A côté des passeurs locaux, la Tunisie fait face à de puissants groupes de trafiquants libyens et d’Afrique centrale qui préfèrent embarquer de nos côtes.
Ni le développement des technologies de surveillance ni la stratégie nationale de l’immigration 2015-2020, encore moins les programmes d’aide au retour volontaire et les accords bilatéraux conclus avec certains pays européens n’ont permis de freiner l’immigration clandestine à partir des côtes tunisiennes. Pis, le nombre d’immigrants irréguliers ne fait que suivre une courbe ascendante ces derniers mois, démontrant les limites, pour ne pas dire l’échec, des politiques entreprises en matière de lutte contre ce fléau.
En six ans, plus précisément entre 2011 et 2017, environ 38 mille immigrants ont débarqué clandestinement sur les côtes italiennes. Le nombre de candidats à l’immigration clandestine, arrêtés sur les côtes tunisiennes avant leur départ, est d’environ 13 mille durant la même période, selon une étude présentée par l’Institut tunisien des études stratégiques (Ites) en coordination avec l’Organisation internationale de migration.
Pas de répit et pas d’éclaircie dans la grisaille. Les mêmes causes produisant les mêmes effets, nos jeunes continuent à fuir le pays en quête d’horizons plus prometteurs. L’augmentation du taux de chômage estimé à 15,3% ne fait que décourager les jeunes et les inciter encore plus à larguer les amarres et se lancer dans la traversée de la mort. Plus de 450 Tunisiens seraient portés disparus durant leur tentative de passage en Italie.
Plus il fera beau en Tunisie, plus ils auront le regard rivé sur une Europe prometteuse d’un avenir meilleur. Le contexte socio-politico-économique post-révolution n’est guère rassurant pour la majorité de nos jeunes (et les moins jeunes aussi) qui continuent à risquer leur vie usant de tous les subterfuges pour atteindre la terre promise.
De janvier à juin 2019, ils étaient plus d’un millier à traverser la Méditerranée en direction de l’Italie et l’Espagne, révèle le Forum tunisien des droits économiques.
Un dossier épineux pour le prochain gouvernement
Durant ces derniers jours marqués par l’enchaînement des élections législatives et présidentielle, plusieurs jeunes avaient le regard porté sur la rive nord de la Méditerranée. La partie italienne attend déjà la constitution du prochain gouvernement issu des dernières élections législatives pour la mise en application des dispositions d’un accord sur l’accélération de la procédure de rapatriement des immigrants clandestins.
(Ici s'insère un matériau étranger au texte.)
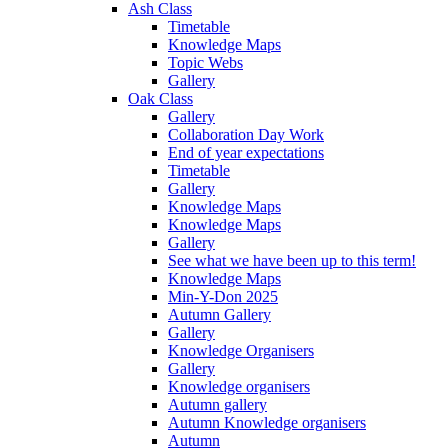
Ash Class
Timetable
Knowledge Maps
Topic Webs
Gallery
Oak Class
Gallery
Collaboration Day Work
End of year expectations
Timetable
Gallery
Knowledge Maps
Knowledge Maps
Gallery
See what we have been up to this term!
Knowledge Maps
Min-Y-Don 2025
Autumn Gallery
Gallery
Knowledge Organisers
Gallery
Knowledge organisers
Autumn gallery
Autumn Knowledge organisers
Autumn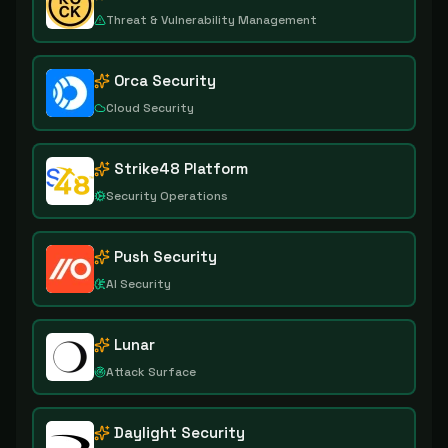
Threat & Vulnerability Management
Orca Security
Cloud Security
Strike48 Platform
Security Operations
Push Security
AI Security
Lunar
Attack Surface
Daylight Security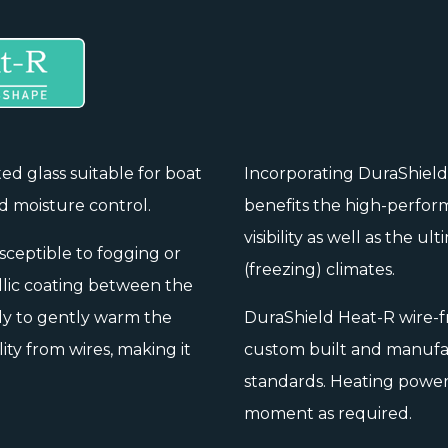
ted glass suitable for boat
Incorporating DuraShiel
d moisture control.
benefits the high-perform
visibility as well as the u
usceptible to fogging or
(freezing) climates.
llic coating between the
ly to gently warm the
DuraShield Heat-R wire-f
ity from wires, making it
custom built and manufac
standards. Heating power 
moment as required.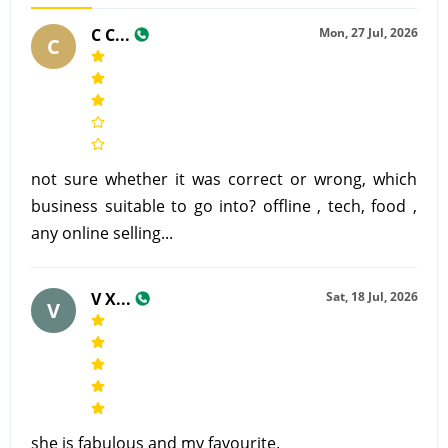
C C...
Mon, 27 Jul, 2026
C
not sure whether it was correct or wrong, which
business suitable to go into? offline , tech, food ,
any online selling...
V X...
Sat, 18 Jul, 2026
V
she is fabulous and my favourite.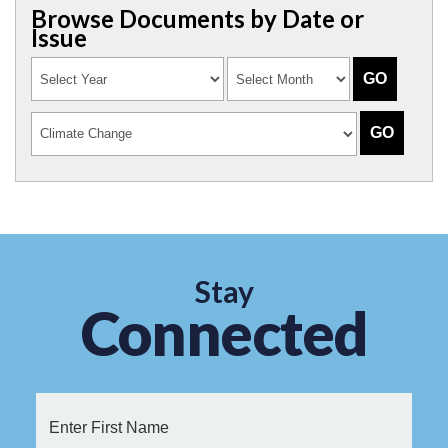
Browse Documents by Date or
Issue
Stay
Connected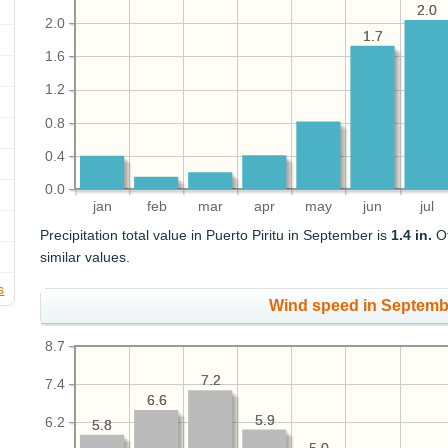
2.0
2.0
2.0
1.7
1.7
1.6
1.2
0.8
0.4
0.0
jan
feb
mar
apr
may
jun
jul
Precipitation total value in Puerto Piritu in September is
1.4 in.
Ot
similar values.
s
Wind speed in Septemb
8.7
7.2
7.2
7.4
6.6
6.6
5.9
5.9
6.2
5.8
5.8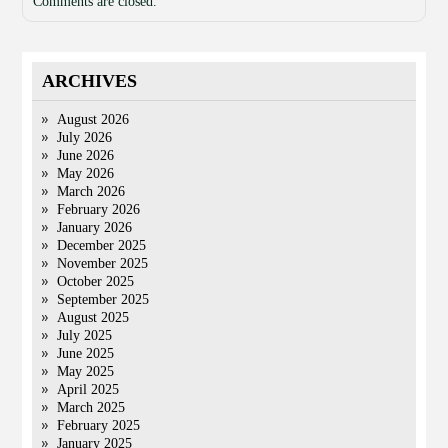
Comments are closed.
ARCHIVES
August 2026
July 2026
June 2026
May 2026
March 2026
February 2026
January 2026
December 2025
November 2025
October 2025
September 2025
August 2025
July 2025
June 2025
May 2025
April 2025
March 2025
February 2025
January 2025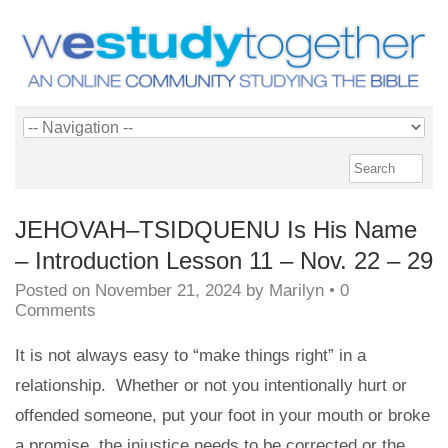
JEHOVAH–TSIDQUENU Is His Name
– Introduction Lesson 11 – Nov. 22 – 29
Posted on
November 21, 2024
by
Marilyn
•
0
Comments
It is not always easy to “make things right” in a
relationship. Whether or not you intentionally hurt or
offended someone, put your foot in your mouth or broke
a promise, the injustice needs to be corrected or the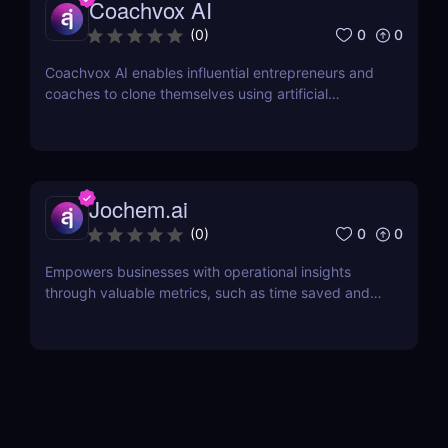
Coachvox AI
0
0
(
0
)
Coachvox AI enables influential entrepreneurs and
coaches to clone themselves using artificial
intelligence.
Jochem.ai
0
0
(
0
)
Empowers businesses with operational insights
through valuable metrics, such as time saved and
hot topics, allowing teams to identify and address
customer pain points effectively.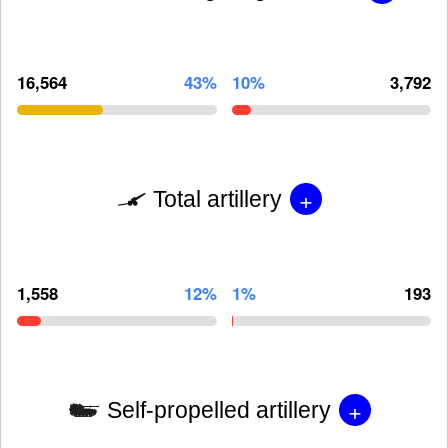
16,564
43%
10%
3,792
+
Total artillery
1,558
12%
1%
193
+
Self-propelled artillery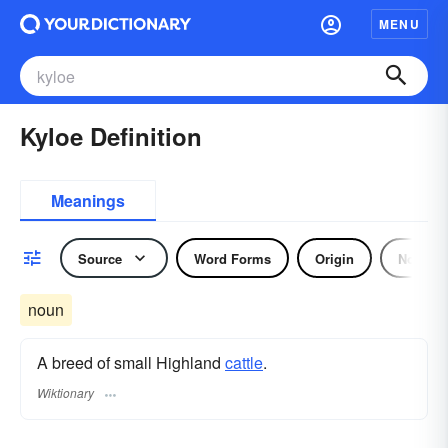
MENU
Kyloe Definition
Meanings
Source
Word Forms
Origin
Noun
noun
A breed of small Highland
cattle
.
Wiktionary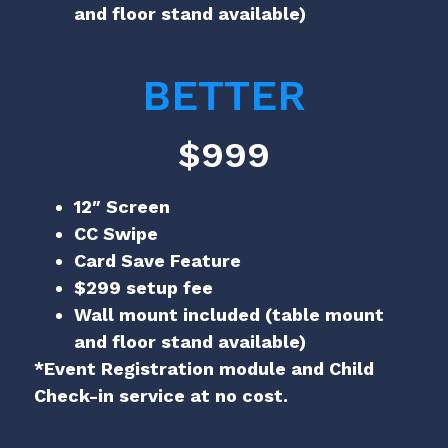
and floor stand available)
BETTER
$999
12″ Screen
CC Swipe
Card Save Feature
$299 setup fee
Wall mount included (table mount
and floor stand available)
*Event Registration module and Child
Check-in service at no cost.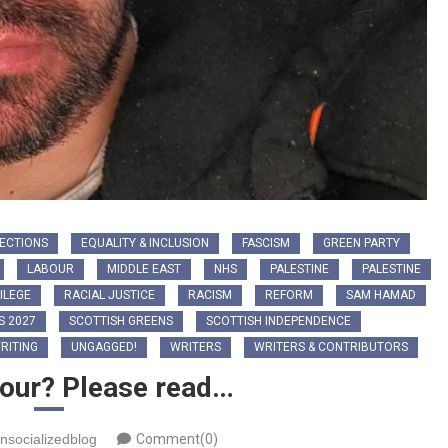
ECTIONS
EQUALITY & INCLUSION
FASCISM
GREEN PARTY
LABOUR
MIDDLE EAST
NHS
PALESTINE
PALESTINE
ILEGE
RACIAL JUSTICE
RACISM
REFORM
SAM HAMAD
S 2027
SCOTTISH GREENS
SCOTTISH INDEPENDENCE
RITING
UNGAGGED!
WRITERS
WRITERS & CONTRIBUTORS
bour? Please read…
nsocializedblog
Comment(0)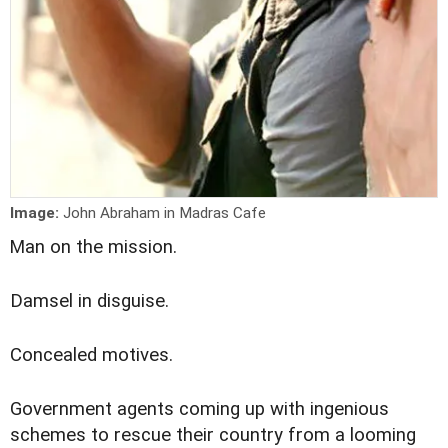
Image:
John Abraham in Madras Cafe
M
an on the mission.
Damsel in disguise.
Concealed motives.
Government agents coming up with ingenious
schemes to rescue their country from a looming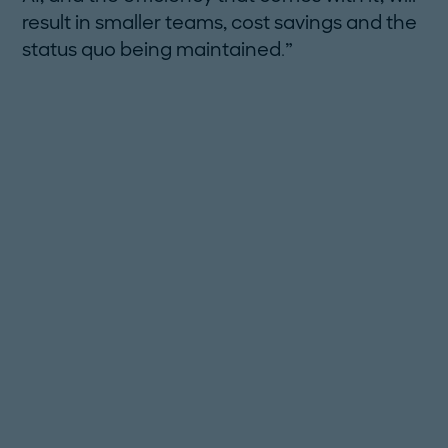
result in smaller teams, cost savings and the
status quo being maintained.”
FOCUS ON SKILL GAPS:
CONSIDER REGIONAL HUBS:
UTILIZE AI WISELY:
Autre défi auquel notre pays fait face depuis la détérioration de la situation sécuritaire en Libye : les passeurs des migrants clandestins préfèrent les départs depuis les côtes tunisiennes, en utilisant des bateaux plus sûrs et plus discrets, selon le quotidien italien La Stampa. «Des voyages en classe affaires», décrit le procureur d’Agrigente, Salvatore Vella, le 21 septembre dernier. «Nous commençons à voir des Tunisiens mais aussi des Subsahariens à bord d’embarcations qui arrivent d’une manière autonome, ajoute la même source.
«Actuellement, il n’y a plus seulement des groupes de Tunisiens qui s’organisent eux-mêmes et utilisent de petits bateaux, mais aussi des groupes puissants de trafiquants, libyens et d’Afrique centrale», selon la journaliste Alessandra Ziniti, spécialiste dans les questions de la migration.
En juin dernier, l’agence européenne de garde-frontières, Frontex, a posté une vidéo sur twitter montrant un bateau de pêche en train de débarquer un canot de migrants à quelques kilomètres de l’île de Lampedusa. Alertés, les garde-côtes italiens ont pu intercepter le bateau en question au large des côtes libyennes, avec à son bord six Egyptiens et un Tunisien, qui ont été arrêtés, selon le média français Le Parisien.
En effet, il s’agissait de passeurs et non de pêcheurs. Les immigrants clandestins ont été arrêtés à leur tour.